For each firmware build, the Open Firmware Dataset Builder (OFDB) used the original and non-modified source code of the firmware, and sometimes custom Makefiles for firmware build, in order to avoid the usage of heavy IDE (Atollic True STUDIO...). But with one exception, for the 'Heat_Press' firmware, only available on the Github repository related to this research. It seems to be an equivalent of a proprietary firmware for Controllino PLC, rewritten partially by the researchers to avoid legal issues.
The integration of the P2IM dataset does not include the firmware sources code modifications used in the research. A common code modification is applied to each firmware to start an American Fuzzing Loop server in background for fuzzing purpose, since the goal of this repository is to provide a neutral dataset, these modifications have not been applied. In the same way, for the sake of neutrality, have not been applied modifications related to firmware peripheral usages which have been commented in the source code due to emulation and fuzzing issues (partially or not documented).

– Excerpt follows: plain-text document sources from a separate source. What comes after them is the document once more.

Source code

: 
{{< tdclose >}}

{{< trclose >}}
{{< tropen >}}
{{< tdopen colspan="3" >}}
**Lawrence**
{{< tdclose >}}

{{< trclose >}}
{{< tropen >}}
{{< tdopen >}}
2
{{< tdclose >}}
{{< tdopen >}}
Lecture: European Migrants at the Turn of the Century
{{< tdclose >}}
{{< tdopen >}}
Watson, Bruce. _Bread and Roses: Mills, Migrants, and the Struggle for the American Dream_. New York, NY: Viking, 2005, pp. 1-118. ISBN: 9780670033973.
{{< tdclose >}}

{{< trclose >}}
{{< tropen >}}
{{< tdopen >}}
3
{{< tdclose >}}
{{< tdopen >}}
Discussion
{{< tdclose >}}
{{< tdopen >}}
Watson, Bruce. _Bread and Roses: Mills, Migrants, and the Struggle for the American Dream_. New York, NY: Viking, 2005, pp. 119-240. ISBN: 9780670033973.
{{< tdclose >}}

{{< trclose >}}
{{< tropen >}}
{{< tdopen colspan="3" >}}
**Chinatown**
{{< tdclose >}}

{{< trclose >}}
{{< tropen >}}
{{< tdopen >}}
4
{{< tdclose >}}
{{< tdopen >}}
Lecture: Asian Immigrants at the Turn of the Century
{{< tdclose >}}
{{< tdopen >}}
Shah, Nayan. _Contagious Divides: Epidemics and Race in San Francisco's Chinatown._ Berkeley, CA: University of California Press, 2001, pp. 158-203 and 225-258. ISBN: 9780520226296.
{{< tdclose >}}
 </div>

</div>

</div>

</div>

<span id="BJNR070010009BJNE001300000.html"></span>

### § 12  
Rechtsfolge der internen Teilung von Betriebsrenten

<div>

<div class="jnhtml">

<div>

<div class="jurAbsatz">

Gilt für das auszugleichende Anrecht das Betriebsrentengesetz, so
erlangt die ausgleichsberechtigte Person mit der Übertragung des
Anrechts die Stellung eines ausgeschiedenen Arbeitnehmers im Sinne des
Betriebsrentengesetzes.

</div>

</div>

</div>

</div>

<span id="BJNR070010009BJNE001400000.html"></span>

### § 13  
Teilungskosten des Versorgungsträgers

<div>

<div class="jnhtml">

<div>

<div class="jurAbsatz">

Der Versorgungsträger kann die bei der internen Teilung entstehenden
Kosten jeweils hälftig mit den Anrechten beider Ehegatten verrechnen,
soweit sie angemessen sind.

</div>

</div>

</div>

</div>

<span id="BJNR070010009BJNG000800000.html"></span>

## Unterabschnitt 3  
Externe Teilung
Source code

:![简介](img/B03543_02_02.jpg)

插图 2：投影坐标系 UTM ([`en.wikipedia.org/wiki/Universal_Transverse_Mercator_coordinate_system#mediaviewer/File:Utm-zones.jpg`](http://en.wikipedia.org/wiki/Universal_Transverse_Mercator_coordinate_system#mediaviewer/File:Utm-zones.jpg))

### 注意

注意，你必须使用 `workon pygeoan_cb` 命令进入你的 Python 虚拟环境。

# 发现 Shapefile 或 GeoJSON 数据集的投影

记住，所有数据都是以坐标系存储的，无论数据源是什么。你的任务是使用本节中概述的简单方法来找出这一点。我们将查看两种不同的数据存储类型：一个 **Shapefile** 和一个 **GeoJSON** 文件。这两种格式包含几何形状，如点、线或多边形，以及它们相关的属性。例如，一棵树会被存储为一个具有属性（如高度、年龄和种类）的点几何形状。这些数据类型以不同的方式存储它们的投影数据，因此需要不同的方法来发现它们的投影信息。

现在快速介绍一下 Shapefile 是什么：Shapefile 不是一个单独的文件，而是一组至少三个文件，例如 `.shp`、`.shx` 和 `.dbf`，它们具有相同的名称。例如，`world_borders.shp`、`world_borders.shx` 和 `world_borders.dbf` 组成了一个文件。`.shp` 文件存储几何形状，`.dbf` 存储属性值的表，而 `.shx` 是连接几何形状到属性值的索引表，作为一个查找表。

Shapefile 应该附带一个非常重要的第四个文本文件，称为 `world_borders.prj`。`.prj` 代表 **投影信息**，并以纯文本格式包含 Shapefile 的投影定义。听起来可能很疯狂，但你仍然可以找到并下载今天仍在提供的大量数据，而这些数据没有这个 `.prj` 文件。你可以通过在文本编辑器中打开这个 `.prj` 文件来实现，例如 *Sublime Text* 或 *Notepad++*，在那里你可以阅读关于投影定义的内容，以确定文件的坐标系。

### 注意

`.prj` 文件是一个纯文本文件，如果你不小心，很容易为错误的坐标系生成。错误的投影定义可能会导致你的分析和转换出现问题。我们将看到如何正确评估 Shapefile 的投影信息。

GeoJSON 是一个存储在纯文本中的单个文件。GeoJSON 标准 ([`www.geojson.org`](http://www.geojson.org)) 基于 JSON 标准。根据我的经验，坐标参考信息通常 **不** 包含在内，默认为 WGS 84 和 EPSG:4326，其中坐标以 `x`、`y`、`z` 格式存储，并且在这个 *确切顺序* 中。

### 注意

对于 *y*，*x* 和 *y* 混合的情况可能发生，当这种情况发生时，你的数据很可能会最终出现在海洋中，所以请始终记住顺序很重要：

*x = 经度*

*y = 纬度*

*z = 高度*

| P2IM real firmware name | FDB firmware build directory name |
|---|---|
| CNC | STM32F4DISCOVERY-STM32F407VG-grbl-stm32f4 |
| Console | frdm-k64f-MK64FN1M0VLL12-riot-os-demo-shell |
| Drone | custom-STM32F103C8-eYSIP-quadcopter |
| Gateway | nucleo-64-STM32F103RB-demo-standard-firmata |
| Heat_Press | arduino-due-AT91SAM3X8E-heat-press-RiS3-Lab |
| PLC | nucleo-144-STM32F429ZI-arduino-modbus-demo-simple-slave |
| Reflow_Oven | nucleo-64-STM32F103RB-reflow-oven-controller |
| Robot | blue-pill-STM32F103C8T6-inverted-pendulum-robot |
| Steering_Control | arduino-due-AT91SAM3X8E-car-controller |
Any contribution is welcoming.
For contribution related to integration of a new firmware, we recommend following these rules:
-
For each firmware integration, add a directory at the root of the directory
builders, and a Makefile namedMakefilewhich must perform the following tasks: copy the build material required for the build in a dedicated directory under the directorysrc, build the firmware image(s) and the associated metadata, and copy the files in a dedicated directory under the directorybuilds. -
Add the download information of the required build material according the following cases.
-
For a simple archive. First, archive the file on the archive.org platform without any modification, or request the archiving of your material by opening an issue in this project. Secondly, add a line in the file
data/url_archives.txt, in the following formatfilename;sha1;url_origin;url_archive.org. -
For a Git repository hosted on the Github platform. First add the URL of the repository in the file
data/url_github_repository.txt. Secondly, archives without any modification the Git repository intar.gzformat on the archive.org platform, or request the archiving of your material by opening an issue in this project. Finally, add the archived URL of the Git repository in the filedata/url_archives.txtby adding a line which takes the following formatfilename;sha1;;url_archive.org. -
For an archive related to Arduino package (not Git repository), first, archive the file on the archive.org platform without any modification, or request the archiving of your material by opening an issue in this project. Finally, add a line in the file
data/url_archives_arduino.txt, in the following formatfilename;sha1;url_origin;url_archive.org. -
If your case is not commented here open an issue to propose a remedy, or a remedy will be found.
-
-
For each new archived file of the build material, add a line in the file
data/archive_files_freeze.txtin the following formatsha1;path, wheresha1is the sha1 of the file andpathis the relative file path of the archived file from the root of thearchivesdirectory. To skip file signature validation add the line in the following format;path.